__Source passage__.
****

Thursday, February 06, 2020

Project Blue Book Goes Nuts

I am not sure why they bother to call the program Project Blue Book. This season, the cases that have been examined are not part of Blue Book. In fact, the only link is J. Allen Hynek, who was the science consultant to Project Blue Book for years. Captain Quinn is an invented character, as are the two generals that are running around guiding the Blue Book cover up. But in the whole history of Blue Book, the officers did not investigate the Roswell crash nor were they worried about Area 51,
and did little or nothing with alien abduction. In other words, there is virtually no connection to what the Blue Book staff actually did and what the show portrays.

I’m not sure that analysis of the program, as a look at cases that are, more or less, based on facts, is relevant. I can point to dozens of items that are based on nothing more than a writer’s imagination and some of that isn’t all that imaginative. Dozens of people walking the Roswell debris field. A rancher shooting an alien. An autopsy that was faked but about to be broadcast nationally anyway, except Hynek stopped the transmission because he recognized the light pattern of the studio. A general about to water board a witness… I could go on, but what’s the point.

****

__Supplied information__.

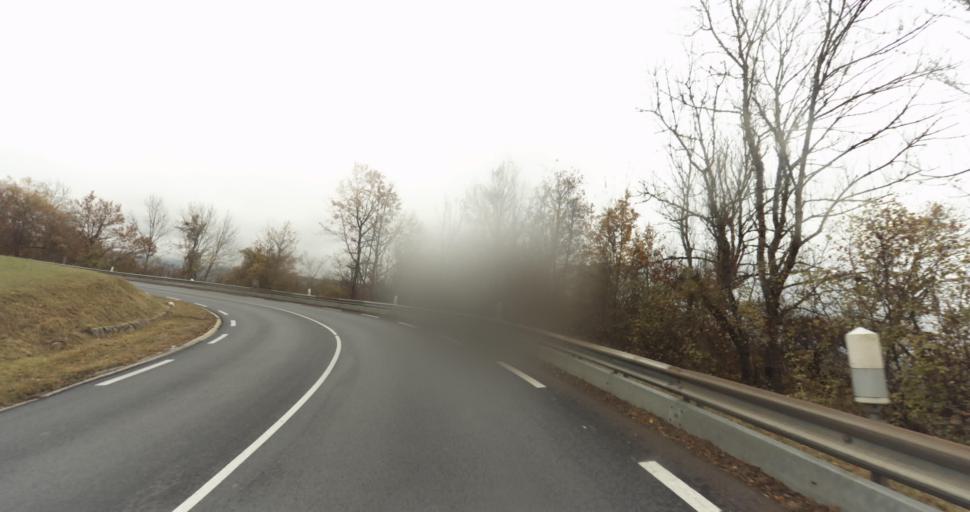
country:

****

__What you will do__. Continue the blog post on the Project Blue Book TV series from its last sentence, in the same voice.

__Result for this task__.
Skip ahead to this latest episode. It’s based on a report that an Air Force enlisted man was killed by aliens and the officer with him is about to be accused of murder. Total nonsense. This is the story of Major William Cunningham and Sergeant Jonathan Lovette. I’m not sure that I even wish to repeat the details. For those interested, here’s a link:

I will, however, point out that the story was supposedly detailed in Blue Book Special Report #13. No one has ever found a copy of it, most don’t believe that it ever existed, and this particular tale was related by Bill English, who said that he had been in the Army’s Special Forces (Green Berets) and that he had been a captain. Unfortunately, English’s service record does not bear this out. I reported on this here:

For those who do not wish to read the entire article, here is the relevant section that deals with English:

Now for some of the other, worrisome, bits of this. Bill English, it seems, was not a Special Forces officer as he claimed, and if the documents I have seen from St. Louis Army Records Center are accurate, and this is the same guy, he was not an officer and not in Special Forces. That certainly taints any information that he supplied.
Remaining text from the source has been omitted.